What is expected → Reproduce the lines of all the data below with every occurrence of "scientific name" renamed to "binomial name", leaving everything else unchanged. Omit the pictures from your answer.

Provided records →
* Begin *

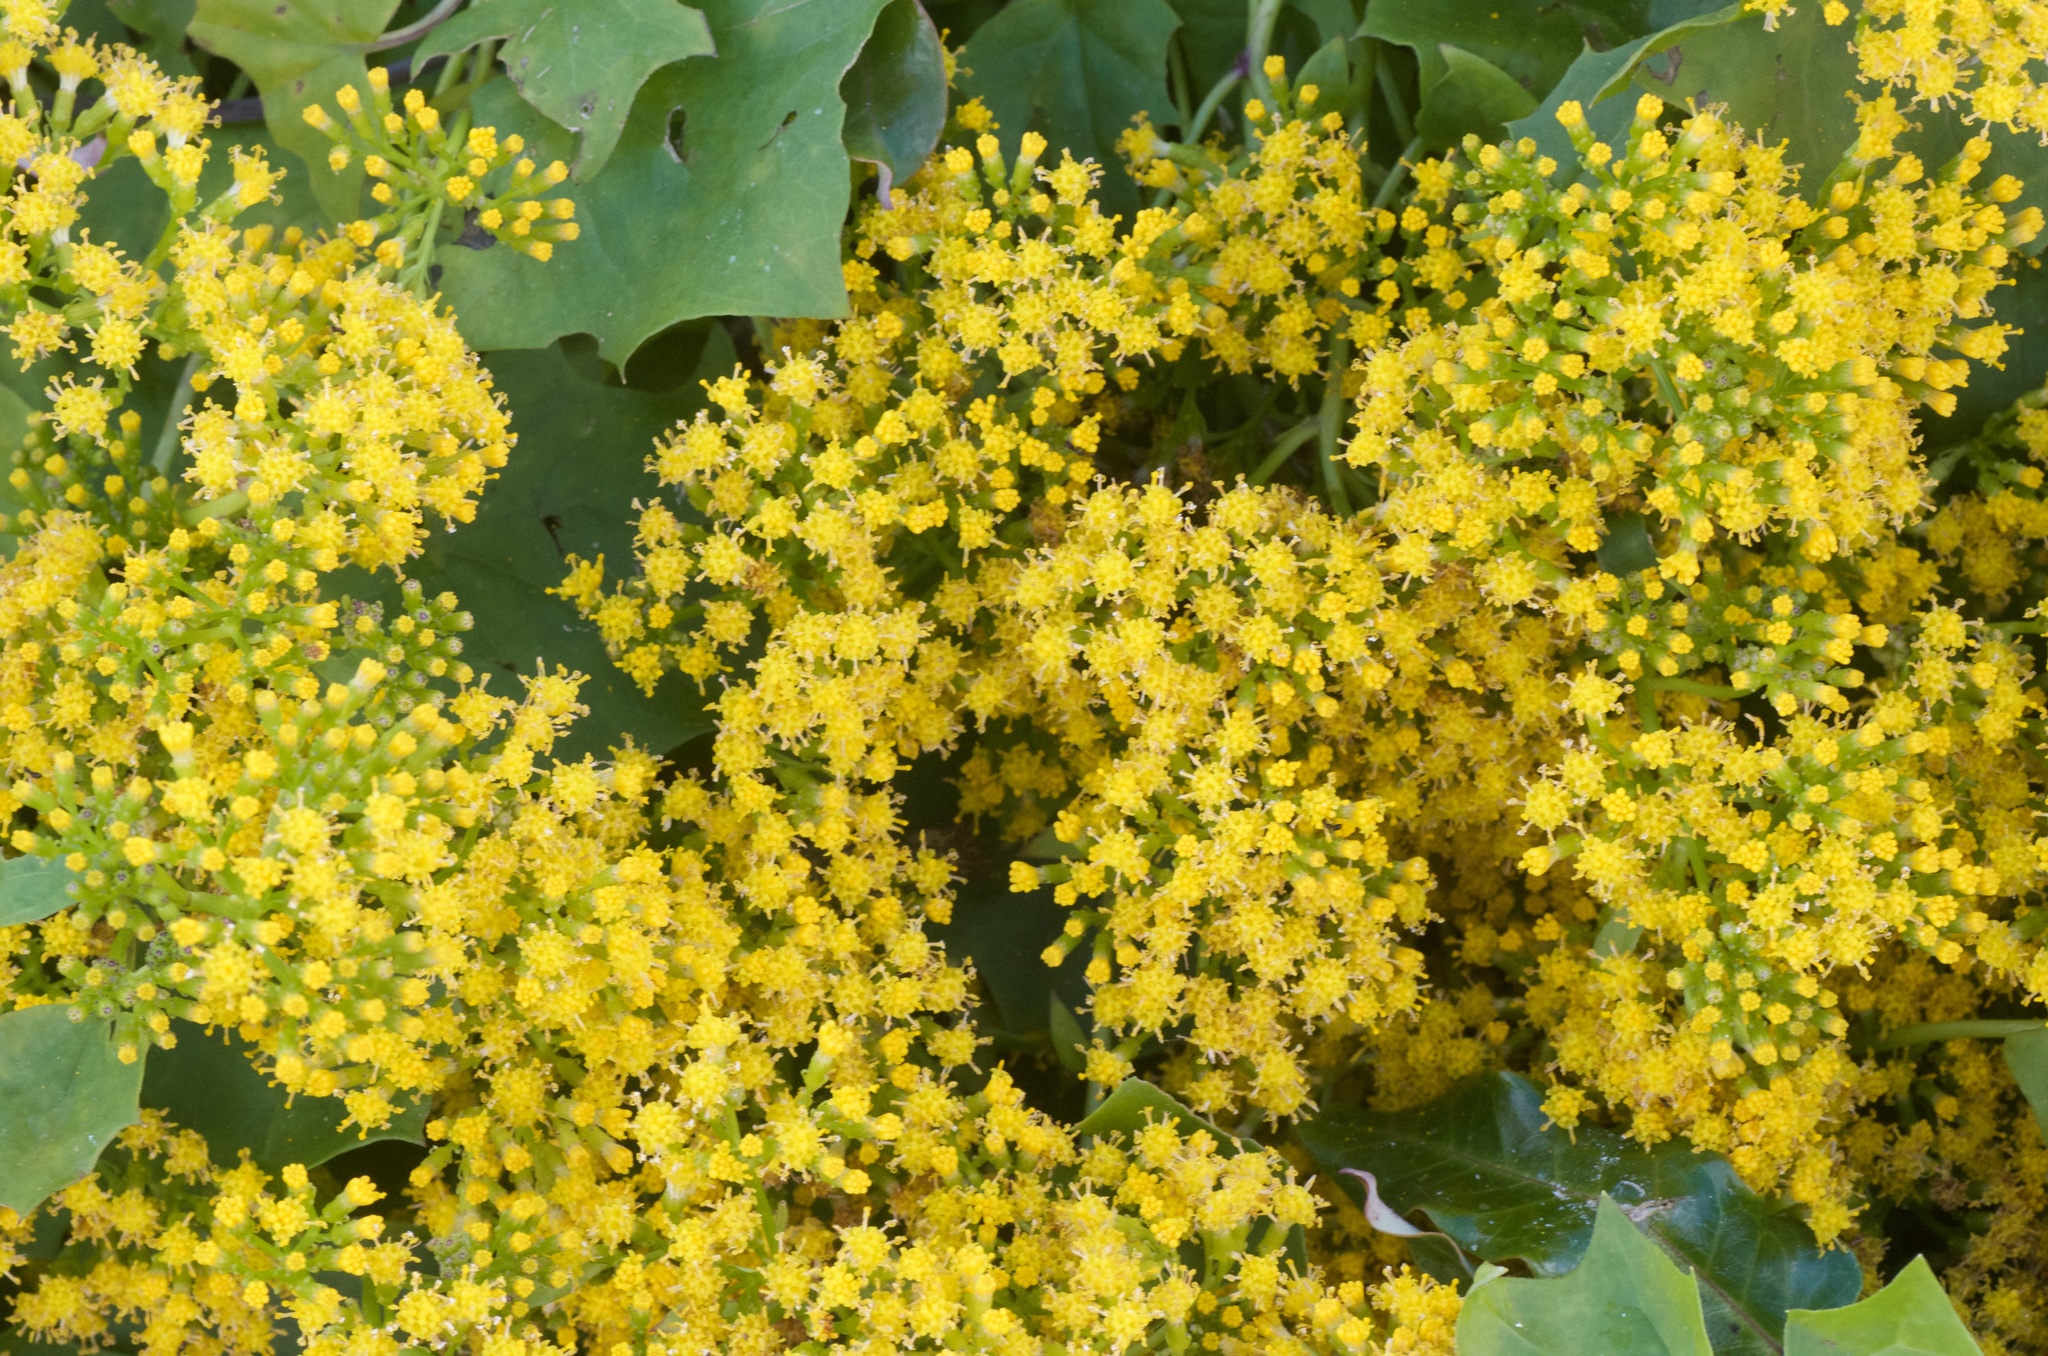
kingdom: Plantae
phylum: Tracheophyta
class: Magnoliopsida
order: Asterales
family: Asteraceae
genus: Delairea
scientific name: Delairea odorata
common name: Cape-ivy
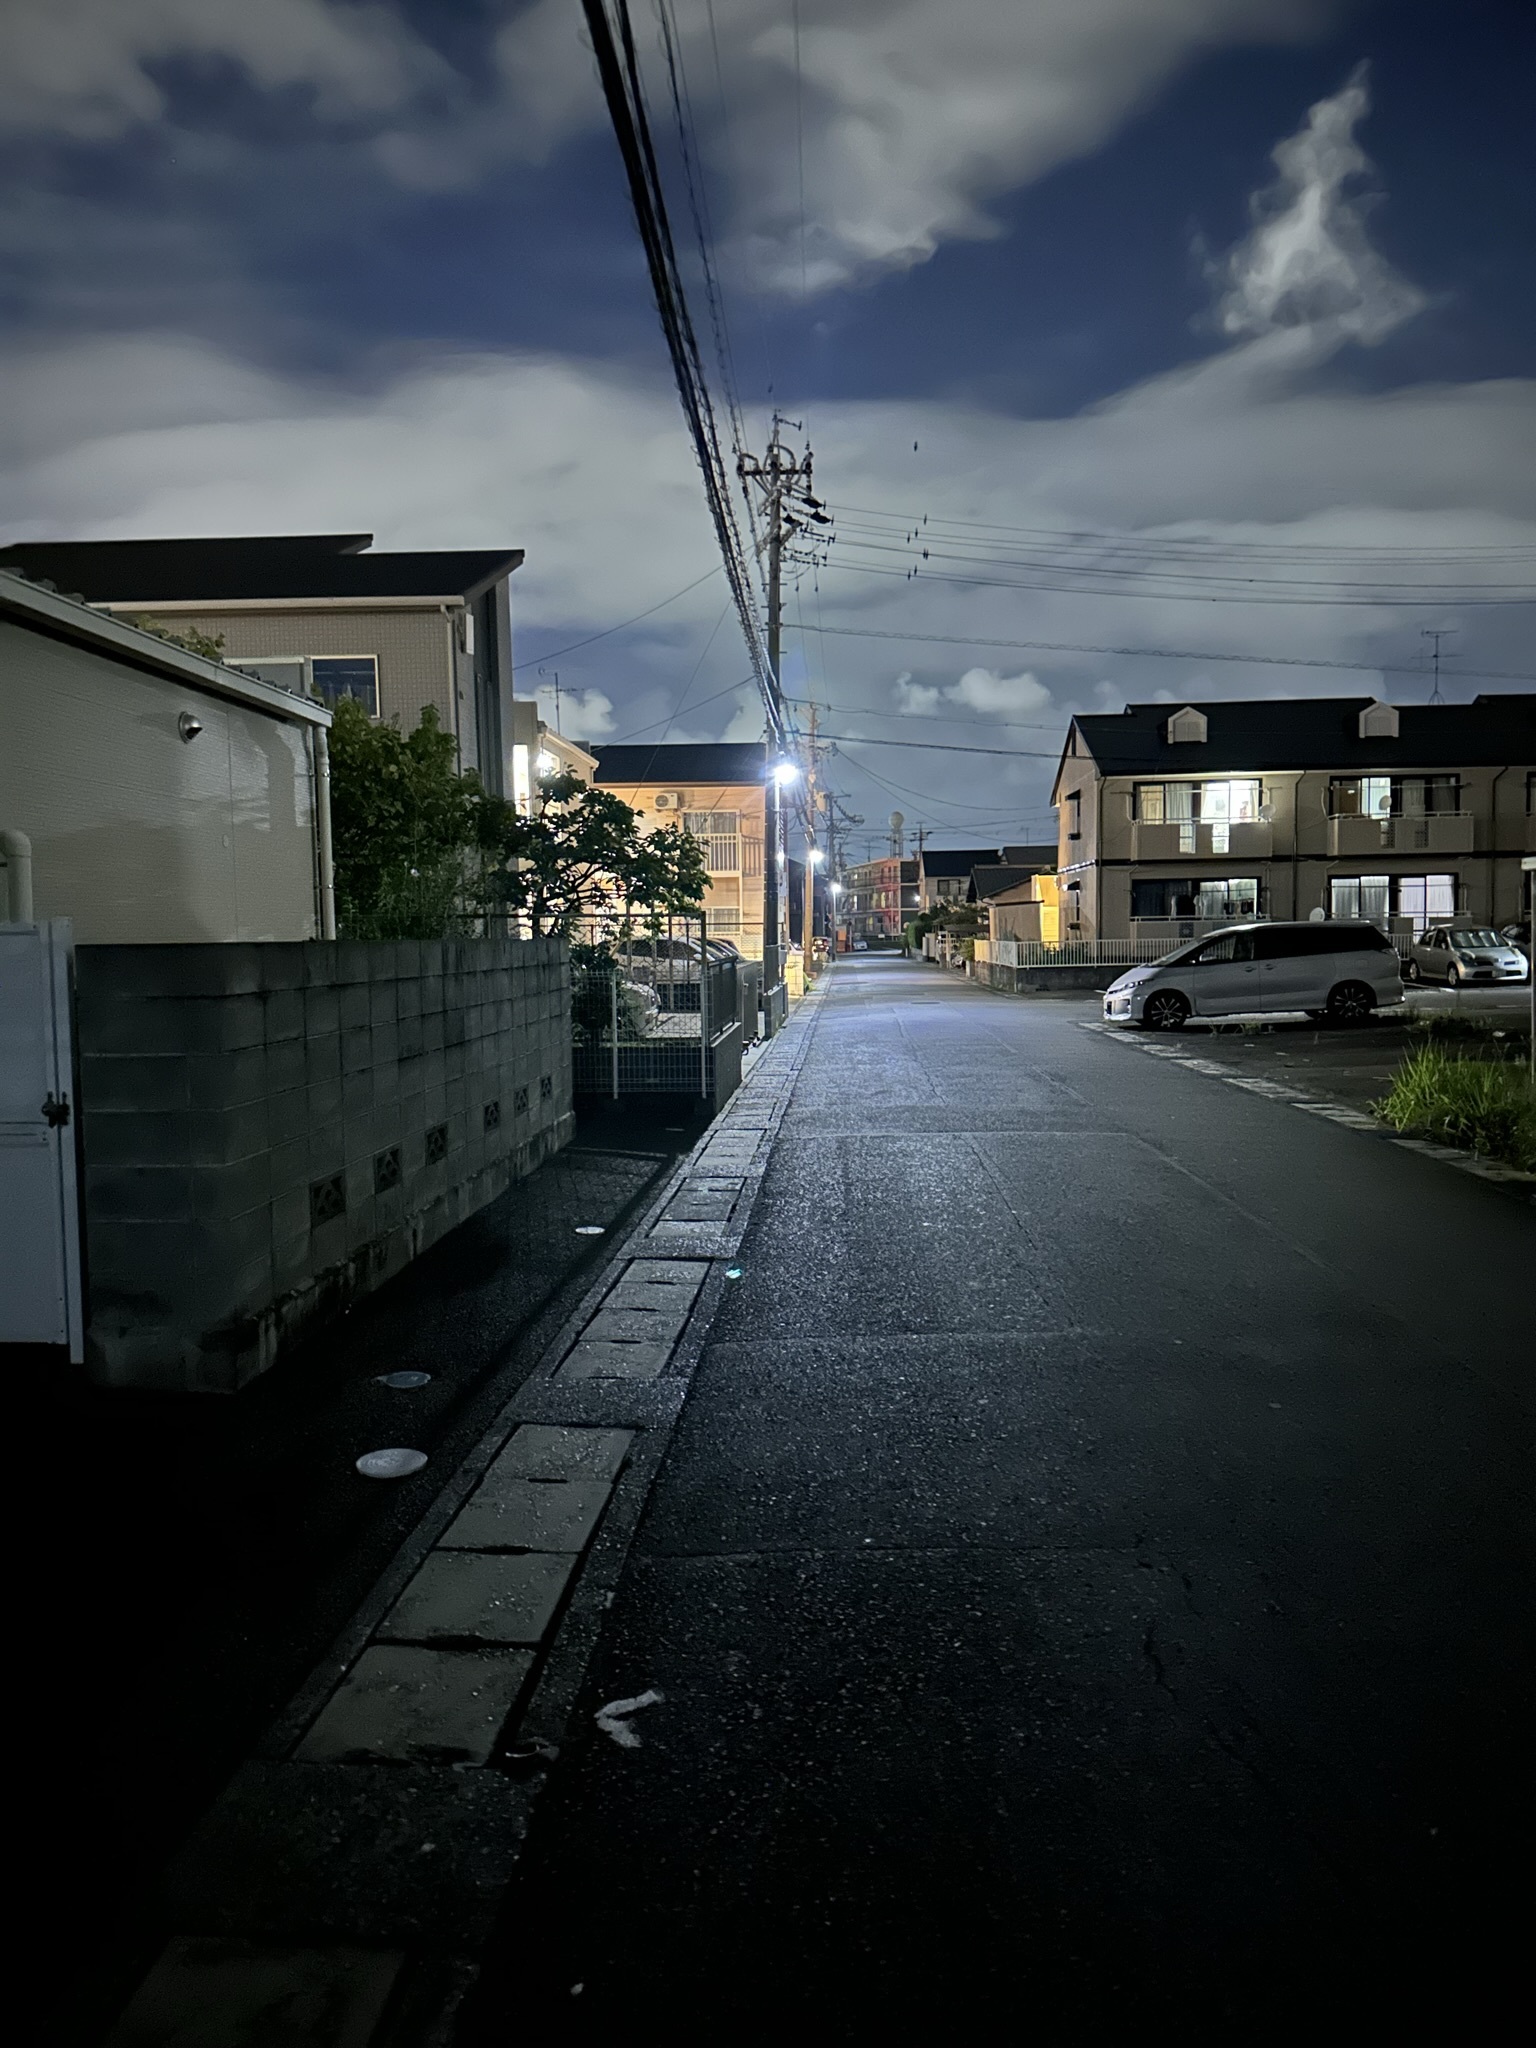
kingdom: Animalia
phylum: Arthropoda
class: Insecta
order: Orthoptera
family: Gryllidae
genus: Teleogryllus
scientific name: Teleogryllus emma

* End *

Output →
kingdom: Plantae
phylum: Tracheophyta
class: Magnoliopsida
order: Asterales
family: Asteraceae
genus: Delairea
binomial name: Delairea odorata
common name: Cape-ivy
kingdom: Animalia
phylum: Arthropoda
class: Insecta
order: Orthoptera
family: Gryllidae
genus: Teleogryllus
binomial name: Teleogryllus emma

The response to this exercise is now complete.